Update all of the data below by replacing every occurrence of "bounding box" with "enclosing rectangle", and reproduce everything else unchanged.
-*-*-
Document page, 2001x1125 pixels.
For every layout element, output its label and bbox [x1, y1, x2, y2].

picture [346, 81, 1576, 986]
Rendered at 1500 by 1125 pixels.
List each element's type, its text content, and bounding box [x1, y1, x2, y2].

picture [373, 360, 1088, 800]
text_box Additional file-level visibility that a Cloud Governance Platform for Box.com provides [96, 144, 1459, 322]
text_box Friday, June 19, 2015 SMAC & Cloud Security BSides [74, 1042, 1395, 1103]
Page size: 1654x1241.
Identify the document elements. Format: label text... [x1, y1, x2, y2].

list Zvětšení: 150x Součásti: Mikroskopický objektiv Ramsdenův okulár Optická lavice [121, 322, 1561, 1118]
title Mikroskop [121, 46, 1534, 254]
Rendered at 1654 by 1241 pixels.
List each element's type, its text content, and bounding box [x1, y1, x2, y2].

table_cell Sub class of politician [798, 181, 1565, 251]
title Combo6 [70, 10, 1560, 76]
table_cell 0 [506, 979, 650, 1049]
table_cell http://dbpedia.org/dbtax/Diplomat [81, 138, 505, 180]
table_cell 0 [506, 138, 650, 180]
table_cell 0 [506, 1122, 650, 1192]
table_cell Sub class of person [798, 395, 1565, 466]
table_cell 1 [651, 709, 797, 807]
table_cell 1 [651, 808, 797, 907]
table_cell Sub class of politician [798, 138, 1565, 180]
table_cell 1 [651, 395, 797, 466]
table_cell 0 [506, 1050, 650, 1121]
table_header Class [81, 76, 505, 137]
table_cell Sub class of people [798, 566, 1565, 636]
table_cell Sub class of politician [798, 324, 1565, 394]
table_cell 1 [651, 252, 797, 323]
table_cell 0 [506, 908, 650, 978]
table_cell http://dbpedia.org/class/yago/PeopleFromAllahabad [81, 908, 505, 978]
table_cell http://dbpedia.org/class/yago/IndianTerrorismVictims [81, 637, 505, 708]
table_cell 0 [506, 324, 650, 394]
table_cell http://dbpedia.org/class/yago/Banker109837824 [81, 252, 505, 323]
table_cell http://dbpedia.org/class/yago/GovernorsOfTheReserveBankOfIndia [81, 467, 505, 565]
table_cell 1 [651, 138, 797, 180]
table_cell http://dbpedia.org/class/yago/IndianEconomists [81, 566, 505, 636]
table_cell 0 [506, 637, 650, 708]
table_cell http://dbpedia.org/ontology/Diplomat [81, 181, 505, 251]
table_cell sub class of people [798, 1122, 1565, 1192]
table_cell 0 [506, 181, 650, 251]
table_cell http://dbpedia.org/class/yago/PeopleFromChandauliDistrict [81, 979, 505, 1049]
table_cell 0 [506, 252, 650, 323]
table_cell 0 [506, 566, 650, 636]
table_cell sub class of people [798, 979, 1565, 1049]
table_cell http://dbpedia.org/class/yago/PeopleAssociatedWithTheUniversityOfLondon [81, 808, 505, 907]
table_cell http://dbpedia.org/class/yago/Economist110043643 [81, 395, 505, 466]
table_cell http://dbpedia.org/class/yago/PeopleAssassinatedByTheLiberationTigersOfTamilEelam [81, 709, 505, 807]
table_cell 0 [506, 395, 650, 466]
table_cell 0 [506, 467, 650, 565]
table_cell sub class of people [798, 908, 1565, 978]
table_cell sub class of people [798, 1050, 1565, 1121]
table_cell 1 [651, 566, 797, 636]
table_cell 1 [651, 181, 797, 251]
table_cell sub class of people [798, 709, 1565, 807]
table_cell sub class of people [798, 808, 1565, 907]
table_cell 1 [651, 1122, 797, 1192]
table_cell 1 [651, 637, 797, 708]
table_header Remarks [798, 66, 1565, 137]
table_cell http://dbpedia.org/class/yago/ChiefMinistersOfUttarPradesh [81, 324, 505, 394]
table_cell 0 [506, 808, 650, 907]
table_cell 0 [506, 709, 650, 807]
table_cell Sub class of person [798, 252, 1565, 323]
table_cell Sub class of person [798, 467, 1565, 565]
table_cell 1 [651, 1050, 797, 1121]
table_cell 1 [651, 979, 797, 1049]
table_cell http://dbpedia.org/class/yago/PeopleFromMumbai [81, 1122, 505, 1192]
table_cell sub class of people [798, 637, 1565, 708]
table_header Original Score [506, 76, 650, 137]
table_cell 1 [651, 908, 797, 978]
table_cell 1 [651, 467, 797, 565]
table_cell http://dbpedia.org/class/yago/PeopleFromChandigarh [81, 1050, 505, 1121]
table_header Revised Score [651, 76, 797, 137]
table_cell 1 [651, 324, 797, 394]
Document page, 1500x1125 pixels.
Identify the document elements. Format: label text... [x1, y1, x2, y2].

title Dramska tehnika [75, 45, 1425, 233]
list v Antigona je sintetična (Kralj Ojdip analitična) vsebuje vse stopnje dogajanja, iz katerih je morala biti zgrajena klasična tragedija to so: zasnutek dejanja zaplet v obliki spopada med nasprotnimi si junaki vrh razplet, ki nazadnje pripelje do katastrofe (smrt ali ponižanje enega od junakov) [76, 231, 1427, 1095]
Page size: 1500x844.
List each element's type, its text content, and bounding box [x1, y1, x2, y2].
-*-*-
- **TASK SOLUTION**:
Document page, 2001x1125 pixels.
For every layout element, output its label and bbox [x1, y1, x2, y2].

picture [346, 81, 1576, 986]
Rendered at 1500 by 1125 pixels.
List each element's type, its text content, and enclosing rectangle [x1, y1, x2, y2].

picture [373, 360, 1088, 800]
text_box Additional file-level visibility that a Cloud Governance Platform for Box.com provides [96, 144, 1459, 322]
text_box Friday, June 19, 2015 SMAC & Cloud Security BSides [74, 1042, 1395, 1103]
Page size: 1654x1241.
Identify the document elements. Format: label text... [x1, y1, x2, y2].

list Zvětšení: 150x Součásti: Mikroskopický objektiv Ramsdenův okulár Optická lavice [121, 322, 1561, 1118]
title Mikroskop [121, 46, 1534, 254]
Rendered at 1654 by 1241 pixels.
List each element's type, its text content, and enclosing rectangle [x1, y1, x2, y2].

table_cell Sub class of politician [798, 181, 1565, 251]
title Combo6 [70, 10, 1560, 76]
table_cell 0 [506, 979, 650, 1049]
table_cell http://dbpedia.org/dbtax/Diplomat [81, 138, 505, 180]
table_cell 0 [506, 138, 650, 180]
table_cell 0 [506, 1122, 650, 1192]
table_cell Sub class of person [798, 395, 1565, 466]
table_cell 1 [651, 709, 797, 807]
table_cell 1 [651, 808, 797, 907]
table_cell Sub class of politician [798, 138, 1565, 180]
table_cell 1 [651, 395, 797, 466]
table_cell 0 [506, 1050, 650, 1121]
table_header Class [81, 76, 505, 137]
table_cell Sub class of people [798, 566, 1565, 636]
table_cell Sub class of politician [798, 324, 1565, 394]
table_cell 1 [651, 252, 797, 323]
table_cell 0 [506, 908, 650, 978]
table_cell http://dbpedia.org/class/yago/PeopleFromAllahabad [81, 908, 505, 978]
table_cell http://dbpedia.org/class/yago/IndianTerrorismVictims [81, 637, 505, 708]
table_cell 0 [506, 324, 650, 394]
table_cell http://dbpedia.org/class/yago/Banker109837824 [81, 252, 505, 323]
table_cell http://dbpedia.org/class/yago/GovernorsOfTheReserveBankOfIndia [81, 467, 505, 565]
table_cell 1 [651, 138, 797, 180]
table_cell http://dbpedia.org/class/yago/IndianEconomists [81, 566, 505, 636]
table_cell 0 [506, 637, 650, 708]
table_cell http://dbpedia.org/ontology/Diplomat [81, 181, 505, 251]
table_cell sub class of people [798, 1122, 1565, 1192]
table_cell 0 [506, 181, 650, 251]
table_cell http://dbpedia.org/class/yago/PeopleFromChandauliDistrict [81, 979, 505, 1049]
table_cell 0 [506, 252, 650, 323]
table_cell 0 [506, 566, 650, 636]
table_cell sub class of people [798, 979, 1565, 1049]
table_cell http://dbpedia.org/class/yago/PeopleAssociatedWithTheUniversityOfLondon [81, 808, 505, 907]
table_cell http://dbpedia.org/class/yago/Economist110043643 [81, 395, 505, 466]
table_cell http://dbpedia.org/class/yago/PeopleAssassinatedByTheLiberationTigersOfTamilEelam [81, 709, 505, 807]
table_cell 0 [506, 395, 650, 466]
table_cell 0 [506, 467, 650, 565]
table_cell sub class of people [798, 908, 1565, 978]
table_cell sub class of people [798, 1050, 1565, 1121]
table_cell 1 [651, 566, 797, 636]
table_cell 1 [651, 181, 797, 251]
table_cell sub class of people [798, 709, 1565, 807]
table_cell sub class of people [798, 808, 1565, 907]
table_cell 1 [651, 1122, 797, 1192]
table_cell 1 [651, 637, 797, 708]
table_header Remarks [798, 66, 1565, 137]
table_cell http://dbpedia.org/class/yago/ChiefMinistersOfUttarPradesh [81, 324, 505, 394]
table_cell 0 [506, 808, 650, 907]
table_cell 0 [506, 709, 650, 807]
table_cell Sub class of person [798, 252, 1565, 323]
table_cell Sub class of person [798, 467, 1565, 565]
table_cell 1 [651, 1050, 797, 1121]
table_cell 1 [651, 979, 797, 1049]
table_cell http://dbpedia.org/class/yago/PeopleFromMumbai [81, 1122, 505, 1192]
table_cell sub class of people [798, 637, 1565, 708]
table_header Original Score [506, 76, 650, 137]
table_cell 1 [651, 908, 797, 978]
table_cell 1 [651, 467, 797, 565]
table_cell http://dbpedia.org/class/yago/PeopleFromChandigarh [81, 1050, 505, 1121]
table_header Revised Score [651, 76, 797, 137]
table_cell 1 [651, 324, 797, 394]
Document page, 1500x1125 pixels.
Identify the document elements. Format: label text... [x1, y1, x2, y2].

title Dramska tehnika [75, 45, 1425, 233]
list v Antigona je sintetična (Kralj Ojdip analitična) vsebuje vse stopnje dogajanja, iz katerih je morala biti zgrajena klasična tragedija to so: zasnutek dejanja zaplet v obliki spopada med nasprotnimi si junaki vrh razplet, ki nazadnje pripelje do katastrofe (smrt ali ponižanje enega od junakov) [76, 231, 1427, 1095]
Page size: 1500x844.
List each element's type, its text content, and enclosing rectangle [x1, y1, x2, y2].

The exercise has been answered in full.